(Revision tracking records)
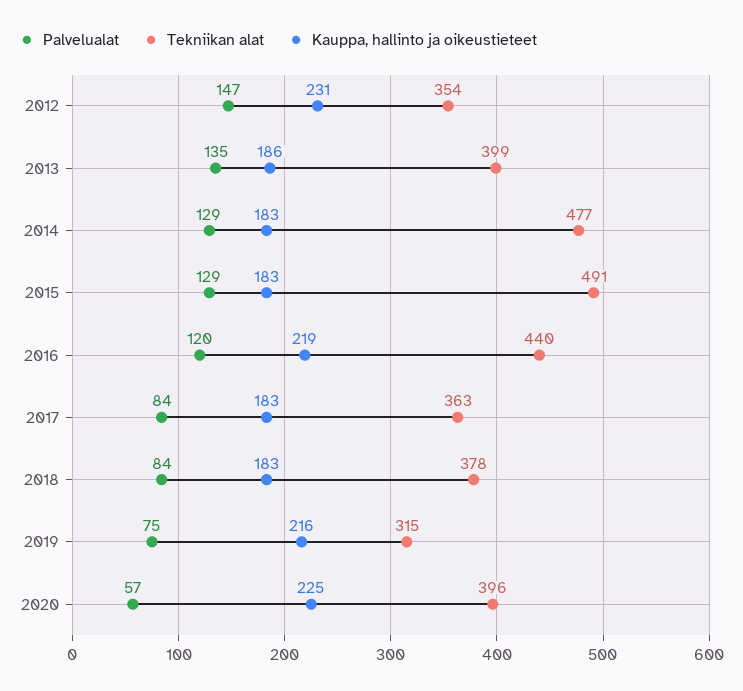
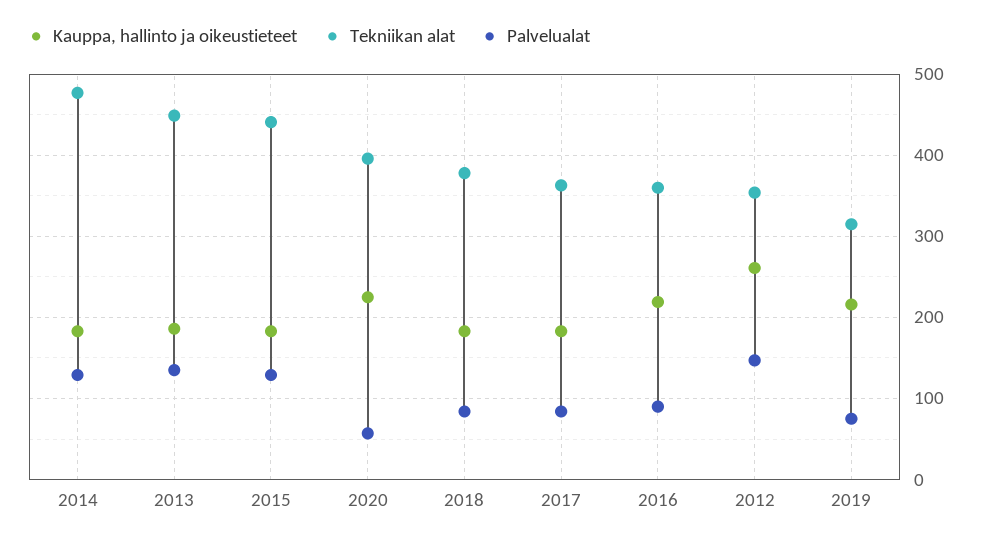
  {
    "Palvelualat": {
      "2012": 147,
      "2013": 135,
      "2014": 129,
      "2015": 129,
-     "2016": 120,
+     "2016": 90,
      "2017": 84,
      "2018": 84,
      "2019": 75,
      "2020": 57
    },
    "Tekniikan alat": {
      "2012": 354,
-     "2013": 399,
+     "2013": 450,
      "2014": 477,
-     "2015": 491,
+     "2015": 440,
-     "2016": 440,
+     "2016": 360,
      "2017": 363,
      "2018": 378,
      "2019": 315,
      "2020": 396
    },
    "Kauppa, hallinto ja oikeustieteet": {
-     "2012": 231,
+     "2012": 260,
      "2013": 186,
      "2014": 183,
      "2015": 183,
      "2016": 219,
      "2017": 183,
      "2018": 183,
      "2019": 216,
      "2020": 225
    }
  }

Directions → In your copy, please omit the pictures and print every line of the records exactly.

Exercise solution →
  {
    "Palvelualat": {
      "2012": 147,
      "2013": 135,
      "2014": 129,
      "2015": 129,
-     "2016": 120,
+     "2016": 90,
      "2017": 84,
      "2018": 84,
      "2019": 75,
      "2020": 57
    },
    "Tekniikan alat": {
      "2012": 354,
-     "2013": 399,
+     "2013": 450,
      "2014": 477,
-     "2015": 491,
+     "2015": 440,
-     "2016": 440,
+     "2016": 360,
      "2017": 363,
      "2018": 378,
      "2019": 315,
      "2020": 396
    },
    "Kauppa, hallinto ja oikeustieteet": {
-     "2012": 231,
+     "2012": 260,
      "2013": 186,
      "2014": 183,
      "2015": 183,
      "2016": 219,
      "2017": 183,
      "2018": 183,
      "2019": 216,
      "2020": 225
    }
  }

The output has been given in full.